Major Tool said its program is clearly voluntary and well within the federal guidelines.

“We were always within the limits of ACA’s limited percentage,” Davison said. “We have disclaimers over all of the materials that say if you can’t meet a standard, we will provide an alternative standard.”

Around Indiana, employers are glad the EEOC is offering clear rules on what constitutes a voluntary wellness program that won’t run the risk of a federal lawsuit, said Chuck Gillespie, executive director of the Wellness Council of Indiana, part of the Indiana Chamber of Commerce.

“The new rules should prove to be a benefit and allow workplaces to feel more confident providing some of these tools and programs and know they won’t be sued,” Gillespie said.

Dangling incentives

At Cummins Inc., employees can get discounts of up to $600 a year on their health insurance premiums if they (and their dependents) follow the guidelines on various activities, such as wearing pedometers and demonstrating that they are staying active.More than 80 percent of the Columbus-based technology company’s 17,000 employees take part in the wellness program, said Dr. Dexter Shurney, chief medical director of Cummins’ wellness programs.

The company said it doesn’t pressure any employees to take part, and it sends all the health information to an outside contractor to reassure workers about privacy issues.

“We don’t see the information,” he said. “We use a third party. We make sure privacy is there.”

Some consultants say most Indiana companies have little to worry about. Their wellness programs are small, and the incentives are well under the limits.

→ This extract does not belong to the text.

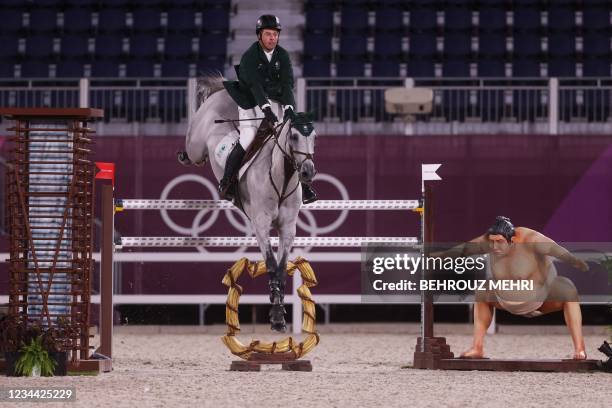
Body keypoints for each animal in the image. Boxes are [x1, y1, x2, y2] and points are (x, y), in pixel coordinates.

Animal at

“A lot of the groups I work with are not even close to 30 percent,” said Susan Rider, a benefits consultant at Gregory & Appel, a large Indianapolis insurance agency.

But workplace wellness is big business: about $6 billion a year, as employers try to reduce the high costs of health care by promoting prevention, according to Kaiser Health News.

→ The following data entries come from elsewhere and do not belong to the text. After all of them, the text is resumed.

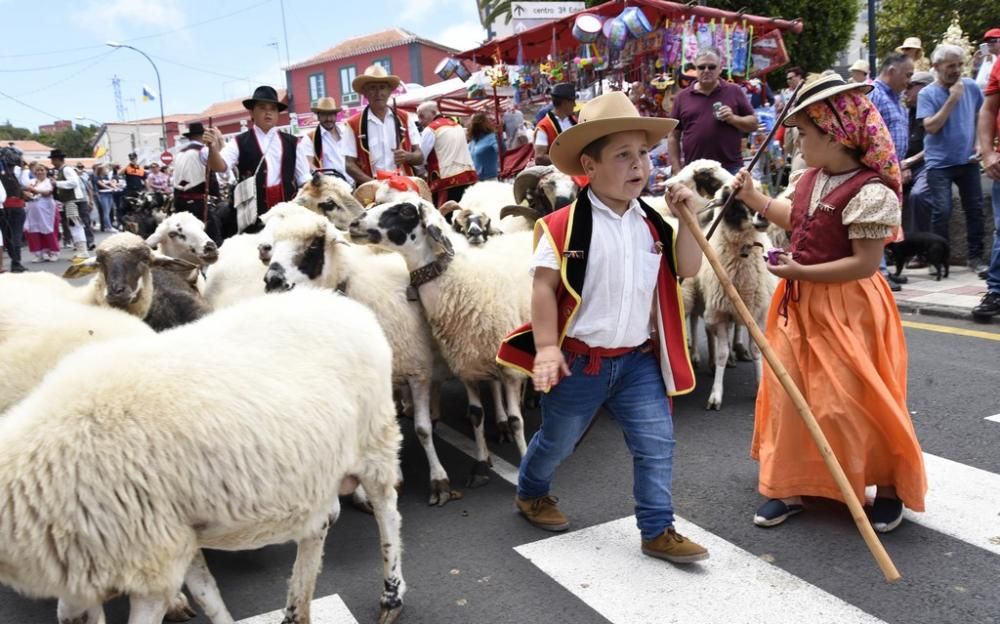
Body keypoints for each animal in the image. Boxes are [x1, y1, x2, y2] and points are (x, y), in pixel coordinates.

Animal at [0, 288, 408, 624]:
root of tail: (346, 304)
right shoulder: (168, 539)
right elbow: (205, 592)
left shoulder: (151, 560)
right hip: (318, 469)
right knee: (316, 529)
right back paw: (296, 610)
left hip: (375, 439)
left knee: (388, 512)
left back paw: (391, 595)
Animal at [348, 197, 536, 486]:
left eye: (406, 211)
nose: (354, 223)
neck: (461, 282)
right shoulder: (467, 363)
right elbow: (476, 414)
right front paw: (481, 465)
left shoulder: (508, 368)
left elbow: (516, 420)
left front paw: (525, 458)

About half of all organizations with 50 or more employees have a wellness program, according to an analysis by the Rand Corp.

Key provisions

For employers who are pushing the programs hard, perhaps to drive down their insurance costs, the key is to be careful and study the rules, some legal experts say.The final rule goes into effect Jan. 1. Among some other provisions:

Employees must not be required to participate in a wellness program.

Employees cannot be denied health care coverage or prohibited from choosing any particular health plan just because they do not participate in a wellness program.

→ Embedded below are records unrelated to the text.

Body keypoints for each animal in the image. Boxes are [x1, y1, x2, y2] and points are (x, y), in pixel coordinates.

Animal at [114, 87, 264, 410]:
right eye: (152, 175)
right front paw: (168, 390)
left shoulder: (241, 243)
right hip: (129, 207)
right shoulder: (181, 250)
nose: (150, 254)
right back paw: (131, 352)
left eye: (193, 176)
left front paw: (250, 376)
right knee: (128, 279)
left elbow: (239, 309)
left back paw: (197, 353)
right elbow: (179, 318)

Employers can’t retaliate against, interfere with, coerce, intimidate or threaten any employee who chooses not to participate in a wellness program or fails to achieve certain health outcomes.

In the meantime, employers are increasingly using a variety of carrots to get their workers to stop smoking, eat nutritious foods and stay on medications for chronic diseases. They are turning to an assortment of incentives, including gift cards, gym memberships and even frequent-flier miles, in addition to discounts on health premiums.

But the new rules spell out what all those incentives can add up to: namely, 30 percent of the total cost for self-only coverage of the plan in which the employee is enrolled.

For example, if the total employee cost for self-only coverage for the plan is $6,000 a year, the employer can reward the employee up to $1,800 for participating in the wellness program and achieving certain outcomes.

The rules are available on the EEOC website.

In recent weeks, dozens of law and benefits experts have published papers explaining the rules’ impact and are offering advice.

For example: the rules require that employers provide a notice to workers that explains what medical information their employer will obtain, how it will use that information and what restrictions exist on the disclosure of that information, according to a summary by Pepper Hamilton LLP, a large, Philadelphia-based law firm.